Saved data entries
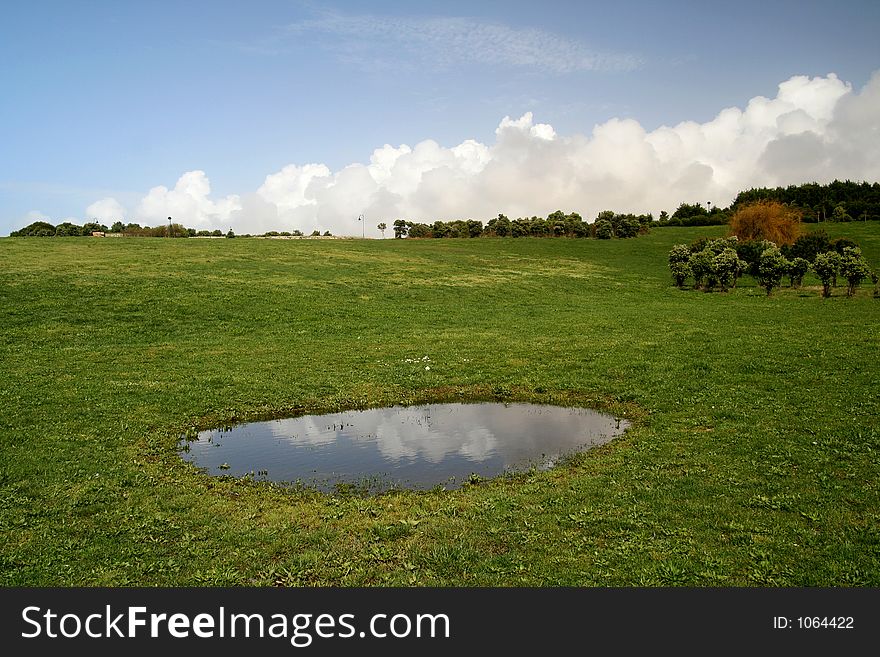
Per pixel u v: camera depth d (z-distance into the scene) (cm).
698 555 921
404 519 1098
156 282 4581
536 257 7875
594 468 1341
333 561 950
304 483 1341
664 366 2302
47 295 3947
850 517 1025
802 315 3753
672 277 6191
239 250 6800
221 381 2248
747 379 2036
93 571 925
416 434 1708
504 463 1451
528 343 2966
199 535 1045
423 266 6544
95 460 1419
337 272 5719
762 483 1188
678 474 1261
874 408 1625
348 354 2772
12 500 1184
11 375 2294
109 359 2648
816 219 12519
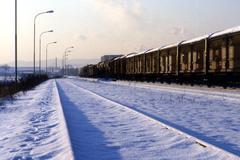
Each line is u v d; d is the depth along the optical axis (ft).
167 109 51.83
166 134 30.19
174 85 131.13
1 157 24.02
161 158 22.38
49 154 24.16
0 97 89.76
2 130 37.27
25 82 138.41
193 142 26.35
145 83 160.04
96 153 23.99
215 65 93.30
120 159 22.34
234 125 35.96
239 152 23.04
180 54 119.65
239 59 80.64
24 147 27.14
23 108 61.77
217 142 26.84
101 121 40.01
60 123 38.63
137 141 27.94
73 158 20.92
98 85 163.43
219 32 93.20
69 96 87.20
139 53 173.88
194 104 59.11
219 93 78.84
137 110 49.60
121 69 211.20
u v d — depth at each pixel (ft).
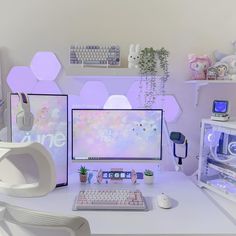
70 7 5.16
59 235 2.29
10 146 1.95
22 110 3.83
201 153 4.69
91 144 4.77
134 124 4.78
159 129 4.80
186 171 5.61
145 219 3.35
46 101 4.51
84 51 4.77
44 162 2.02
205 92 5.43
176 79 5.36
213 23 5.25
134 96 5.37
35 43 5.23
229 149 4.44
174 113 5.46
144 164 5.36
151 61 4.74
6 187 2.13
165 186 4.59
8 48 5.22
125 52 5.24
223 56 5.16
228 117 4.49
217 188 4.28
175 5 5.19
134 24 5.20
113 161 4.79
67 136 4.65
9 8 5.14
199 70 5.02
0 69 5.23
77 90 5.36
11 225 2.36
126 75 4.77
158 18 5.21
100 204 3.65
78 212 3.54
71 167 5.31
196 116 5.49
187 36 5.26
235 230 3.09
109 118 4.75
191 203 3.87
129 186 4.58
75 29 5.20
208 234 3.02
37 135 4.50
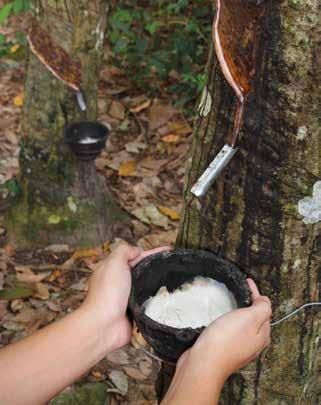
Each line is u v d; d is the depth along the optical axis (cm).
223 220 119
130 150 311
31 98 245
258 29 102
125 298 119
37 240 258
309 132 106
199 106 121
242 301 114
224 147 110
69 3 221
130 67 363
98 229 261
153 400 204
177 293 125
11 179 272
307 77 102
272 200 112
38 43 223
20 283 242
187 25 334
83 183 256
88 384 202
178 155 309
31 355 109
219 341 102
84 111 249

- _What you are asked to do_
Print each entry precisely as written; the pictures stay out.

- _Solution below_
Per pixel u v: camera depth d (z-distance into the scene) (cm).
698 555 921
404 519 1098
156 282 4581
536 257 7875
594 468 1341
333 561 950
304 483 1341
664 366 2302
47 295 3947
850 517 1025
802 315 3753
672 277 6191
239 250 6800
221 381 2248
747 379 2036
93 571 925
416 434 1708
504 463 1451
528 343 2966
199 535 1045
423 266 6544
95 460 1419
337 272 5719
762 483 1188
678 474 1261
874 408 1625
348 354 2772
12 500 1184
11 375 2294
109 359 2648
816 219 12519
Each line is u v d; d is the depth along the optical axis (ft).
167 109 51.83
166 134 30.19
174 85 131.13
1 157 24.02
161 158 22.38
49 154 24.16
0 97 89.76
2 130 37.27
25 82 138.41
193 142 26.35
145 83 160.04
96 153 23.99
215 65 93.30
120 159 22.34
234 125 35.96
239 152 23.04
180 54 119.65
239 59 80.64
24 147 27.14
23 108 61.77
217 142 26.84
101 121 40.01
60 123 38.63
137 141 27.94
73 158 20.92
98 85 163.43
219 32 93.20
69 96 87.20
139 53 173.88
194 104 59.11
219 93 78.84
137 110 49.60
121 69 211.20
u v d — depth at each pixel (ft).
70 7 5.16
59 235 2.29
10 146 1.95
22 110 3.83
201 153 4.69
91 144 4.77
134 124 4.78
159 129 4.80
186 171 5.61
145 219 3.35
46 101 4.51
84 51 4.77
44 162 2.02
205 92 5.43
176 79 5.36
213 23 5.25
134 96 5.37
35 43 5.23
229 149 4.44
174 113 5.46
144 164 5.36
151 61 4.74
6 187 2.13
165 186 4.59
8 48 5.22
125 52 5.24
223 56 5.16
228 117 4.49
217 188 4.28
175 5 5.19
134 24 5.20
113 161 4.79
67 136 4.65
9 8 5.14
199 70 5.02
0 69 5.23
77 90 5.36
11 225 2.36
126 75 4.77
158 18 5.21
100 204 3.65
78 212 3.54
71 167 5.31
196 116 5.49
187 36 5.26
235 230 3.09
109 118 4.75
191 203 3.87
129 186 4.58
75 29 5.20
208 234 3.02
37 135 4.50
Each line is u v d; d is the depth along the optical axis (cm).
223 220 119
130 150 311
31 98 245
258 29 102
125 298 119
37 240 258
309 132 106
199 106 121
242 301 114
224 147 110
69 3 221
130 67 363
98 229 261
153 400 204
177 293 125
11 179 272
307 77 102
272 200 112
38 43 223
20 283 242
187 25 334
83 183 256
88 384 202
178 155 309
31 355 109
219 341 102
84 111 249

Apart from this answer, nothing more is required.